I just recently re-read my colleague, Anya Derrs’ blog post on the Reality of “Norming” (which is well worth the read if you haven’t already done so). It reminded me of the value and importance of ‘second scoring’ for high-stakes summative assessments in K-12. Scoring in this field is similar to what Anya describes in her blog, but subtleties in the application of the scores often represent very different outcomes and therefore require an approach that constantly monitors scorer performance and accuracy.
After spending most of my professional career building online assessment platforms and realizing the many benefits of digital administration over paper-based testing, it became clear that technology, when used appropriately, can make a dramatic difference in the effectiveness of assessment administration and result in a superior measure of student aptitude. Utilizing the right measure of conventional multiple-choice and selected response item types, with technically enhanced items (often referred to as TEIs), brings a much more sophisticated and authentic means of measurement. Add to that mix, a selection of well-crafted open-ended item types, that allow the test-taker to truly demonstrate his or her level of understanding and thought processes, and the result is an even richer form of assessment and reporting. These performance assessment items simply provide a better measure of critical thinking and analytical skills.

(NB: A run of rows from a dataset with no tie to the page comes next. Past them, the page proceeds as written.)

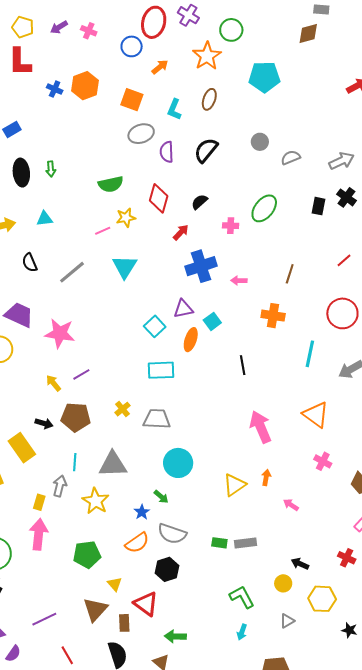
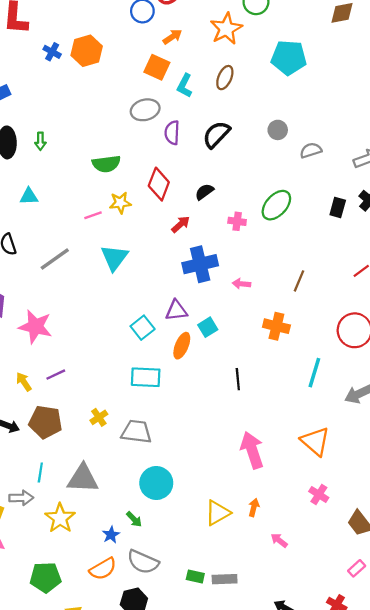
orange square: (132, 100) -> (157, 67), moved
gray arrow: (60, 486) -> (21, 498), turned 70

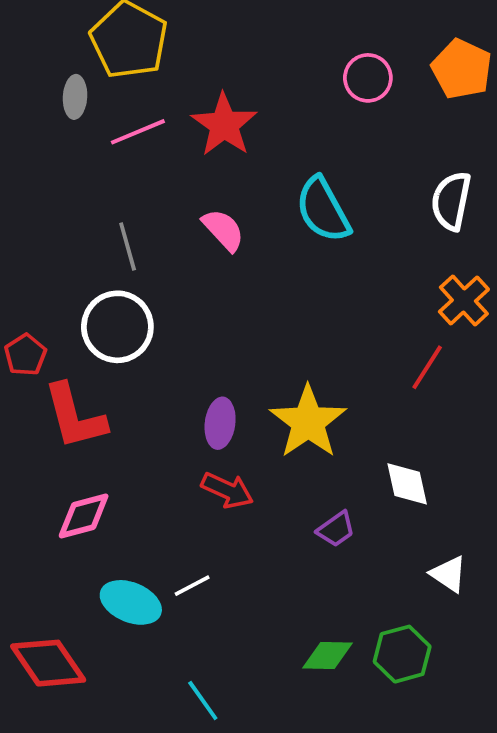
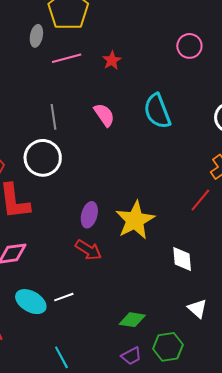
red star: (224, 125) -> (112, 60), size x0.6
purple trapezoid: (336, 529) -> (131, 356), moved
green diamond: (327, 655) -> (132, 320), moved

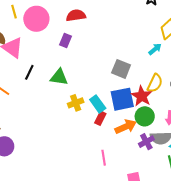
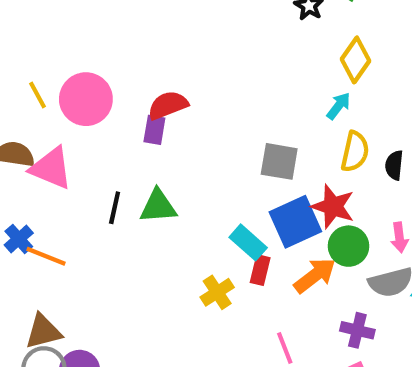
red semicircle: (76, 15) -> (168, 105), moved
black line: (29, 72) -> (115, 208), moved
yellow semicircle: (155, 83) -> (355, 152), moved
yellow cross: (76, 103) -> (217, 292), moved
purple cross: (146, 142) -> (357, 330), moved, turned -35

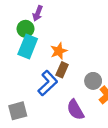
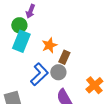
brown rectangle: (62, 70) -> (64, 57), moved
gray circle: (93, 81) -> (58, 72), moved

The challenge for many of these performance assessment items is accurate and efficient scoring. In my past experience with the College Board and Advanced Placement & PARCC’s next-generation assessments, it was apparent performance assessment items are a critical component of these tests. In large part because of the importance of, and the weight of, the assessment outcomes. The need for accurate scoring is absolutely essential.
Performance scoring is not new; my colleague Daisy Vickers, literally “wrote the book” on performance scoring methodologies and has many years of experience implementing best practices to accommodate a variety of performance scoring projects across her well respected career. What is new and relevant, is how technology can impact the use of performance scoring items in assessments today. I was overwhelmed at the sheer volume and logistics necessary to score AP tests when I was able to attend and observe one of five scoring sessions, where upwards of 2,500 educators travelled from around the country to various convention centers where they would score all of the different AP tests. It seemed like the biggest barrier to the growth of that program would be increasing scoring capacity. During my tenure at PARCC, we introduced new performance items into the tests that necessitated field-test activities, norming, and a litany of other tasks that were necessary before we could produce valid scores that could be reported back to the schools. The problem was, initially at least, those processes often required months and reporting scores back to the schools and students wasn’t possible until the next school year, which made informing instruction challenging.
Technology has, and continues to, impact processes like these. OSCAR has already been influential in making the process of performance scoring easier and much more cost-effective. Equally important, OSCAR makes the scoring process more accurate as well. Leveraging the broad set of configuration features and quality control functionality in OSCAR, scoring activities are continually monitored and administrators can easily oversee aggregate scoring activities and easily drill down to individual scorers to ensure inter-rater reliability and appropriate score distribution across the rubrics.
Key to this functionality is the ability to facilitate scoring from two different, equally qualified individuals who have undergone appropriate training on each item and demonstrated a prescribed level of competency before scoring responses. This ability to use two scorers has multiple benefits, the most compelling is to ensure discrete agreement on a particular score and when agreement (often referred to as exact or adjacent score point agreement) is not met, the response is escalated to an expert resolution scorer who is able to “resolve” the discrepancy. The other key advantage to having multiple scorers score the same response is that it provides a level of ‘norming’ that reduces scoring discrepancies. For example, as part of one training exercises using OSCAR to score a collection of foreign language tests, one of the scorers commented, “I didn’t realize some students were so proficient in the subject manner.” Ensuring all scorers are properly trained and exposed to a full-range of samples that reflect each different score point (often referred to as Exemplars or Anchor Papers), increases the accuracy of scoring and also increases efficiency, making the entire scoring process faster and more valid.
The gravity and influence of many of these tests make the aspect of accuracy and efficiency not just important, but critical to their intended use. We only get out of the systems and processes like this what we put in, so ensuring accuracy and validity with systems like OSCAR, and embedded processes for second scoring with well trained and qualified scorers, is a critical component.